_About this exercise:_ Each of the records must appear again, exactly as it was written.

_Data to examine:_
⟨

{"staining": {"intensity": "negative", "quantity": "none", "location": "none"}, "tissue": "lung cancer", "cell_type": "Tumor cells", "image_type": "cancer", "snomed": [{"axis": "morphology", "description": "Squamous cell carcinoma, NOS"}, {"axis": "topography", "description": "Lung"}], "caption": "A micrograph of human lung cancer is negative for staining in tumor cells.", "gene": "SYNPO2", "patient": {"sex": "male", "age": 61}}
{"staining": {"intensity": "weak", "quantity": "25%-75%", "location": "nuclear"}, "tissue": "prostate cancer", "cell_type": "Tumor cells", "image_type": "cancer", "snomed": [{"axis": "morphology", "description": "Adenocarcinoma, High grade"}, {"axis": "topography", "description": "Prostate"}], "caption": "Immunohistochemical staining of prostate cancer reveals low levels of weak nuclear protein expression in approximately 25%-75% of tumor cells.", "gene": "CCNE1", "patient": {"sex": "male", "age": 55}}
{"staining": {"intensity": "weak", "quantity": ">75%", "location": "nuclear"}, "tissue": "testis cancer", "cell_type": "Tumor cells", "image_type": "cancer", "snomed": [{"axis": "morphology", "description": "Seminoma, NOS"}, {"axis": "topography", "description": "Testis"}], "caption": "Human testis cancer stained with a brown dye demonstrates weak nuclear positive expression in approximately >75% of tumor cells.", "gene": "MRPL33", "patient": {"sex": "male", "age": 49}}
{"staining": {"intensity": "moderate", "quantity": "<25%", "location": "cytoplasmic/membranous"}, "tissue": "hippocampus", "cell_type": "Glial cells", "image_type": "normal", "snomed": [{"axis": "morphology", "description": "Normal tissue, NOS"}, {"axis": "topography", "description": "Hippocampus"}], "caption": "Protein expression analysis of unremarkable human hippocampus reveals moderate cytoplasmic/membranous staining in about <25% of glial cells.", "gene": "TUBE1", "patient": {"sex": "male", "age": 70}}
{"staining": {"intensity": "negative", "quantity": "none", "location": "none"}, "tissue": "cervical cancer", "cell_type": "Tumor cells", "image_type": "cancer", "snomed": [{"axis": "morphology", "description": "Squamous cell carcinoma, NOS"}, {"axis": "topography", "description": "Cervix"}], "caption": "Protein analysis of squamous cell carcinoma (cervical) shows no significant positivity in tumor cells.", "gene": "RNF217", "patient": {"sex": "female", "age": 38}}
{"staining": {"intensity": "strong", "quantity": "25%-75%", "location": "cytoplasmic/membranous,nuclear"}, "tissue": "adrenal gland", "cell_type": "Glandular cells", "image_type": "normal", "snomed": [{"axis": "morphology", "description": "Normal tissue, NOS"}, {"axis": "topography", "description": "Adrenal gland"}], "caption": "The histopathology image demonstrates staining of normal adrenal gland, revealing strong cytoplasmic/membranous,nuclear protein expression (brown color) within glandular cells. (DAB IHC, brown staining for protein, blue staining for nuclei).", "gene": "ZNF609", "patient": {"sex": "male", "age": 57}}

⟩

_Answer section:_
{"staining": {"intensity": "negative", "quantity": "none", "location": "none"}, "tissue": "lung cancer", "cell_type": "Tumor cells", "image_type": "cancer", "snomed": [{"axis": "morphology", "description": "Squamous cell carcinoma, NOS"}, {"axis": "topography", "description": "Lung"}], "caption": "A micrograph of human lung cancer is negative for staining in tumor cells.", "gene": "SYNPO2", "patient": {"sex": "male", "age": 61}}
{"staining": {"intensity": "weak", "quantity": "25%-75%", "location": "nuclear"}, "tissue": "prostate cancer", "cell_type": "Tumor cells", "image_type": "cancer", "snomed": [{"axis": "morphology", "description": "Adenocarcinoma, High grade"}, {"axis": "topography", "description": "Prostate"}], "caption": "Immunohistochemical staining of prostate cancer reveals low levels of weak nuclear protein expression in approximately 25%-75% of tumor cells.", "gene": "CCNE1", "patient": {"sex": "male", "age": 55}}
{"staining": {"intensity": "weak", "quantity": ">75%", "location": "nuclear"}, "tissue": "testis cancer", "cell_type": "Tumor cells", "image_type": "cancer", "snomed": [{"axis": "morphology", "description": "Seminoma, NOS"}, {"axis": "topography", "description": "Testis"}], "caption": "Human testis cancer stained with a brown dye demonstrates weak nuclear positive expression in approximately >75% of tumor cells.", "gene": "MRPL33", "patient": {"sex": "male", "age": 49}}
{"staining": {"intensity": "moderate", "quantity": "<25%", "location": "cytoplasmic/membranous"}, "tissue": "hippocampus", "cell_type": "Glial cells", "image_type": "normal", "snomed": [{"axis": "morphology", "description": "Normal tissue, NOS"}, {"axis": "topography", "description": "Hippocampus"}], "caption": "Protein expression analysis of unremarkable human hippocampus reveals moderate cytoplasmic/membranous staining in about <25% of glial cells.", "gene": "TUBE1", "patient": {"sex": "male", "age": 70}}
{"staining": {"intensity": "negative", "quantity": "none", "location": "none"}, "tissue": "cervical cancer", "cell_type": "Tumor cells", "image_type": "cancer", "snomed": [{"axis": "morphology", "description": "Squamous cell carcinoma, NOS"}, {"axis": "topography", "description": "Cervix"}], "caption": "Protein analysis of squamous cell carcinoma (cervical) shows no significant positivity in tumor cells.", "gene": "RNF217", "patient": {"sex": "female", "age": 38}}
{"staining": {"intensity": "strong", "quantity": "25%-75%", "location": "cytoplasmic/membranous,nuclear"}, "tissue": "adrenal gland", "cell_type": "Glandular cells", "image_type": "normal", "snomed": [{"axis": "morphology", "description": "Normal tissue, NOS"}, {"axis": "topography", "description": "Adrenal gland"}], "caption": "The histopathology image demonstrates staining of normal adrenal gland, revealing strong cytoplasmic/membranous,nuclear protein expression (brown color) within glandular cells. (DAB IHC, brown staining for protein, blue staining for nuclei).", "gene": "ZNF609", "patient": {"sex": "male", "age": 57}}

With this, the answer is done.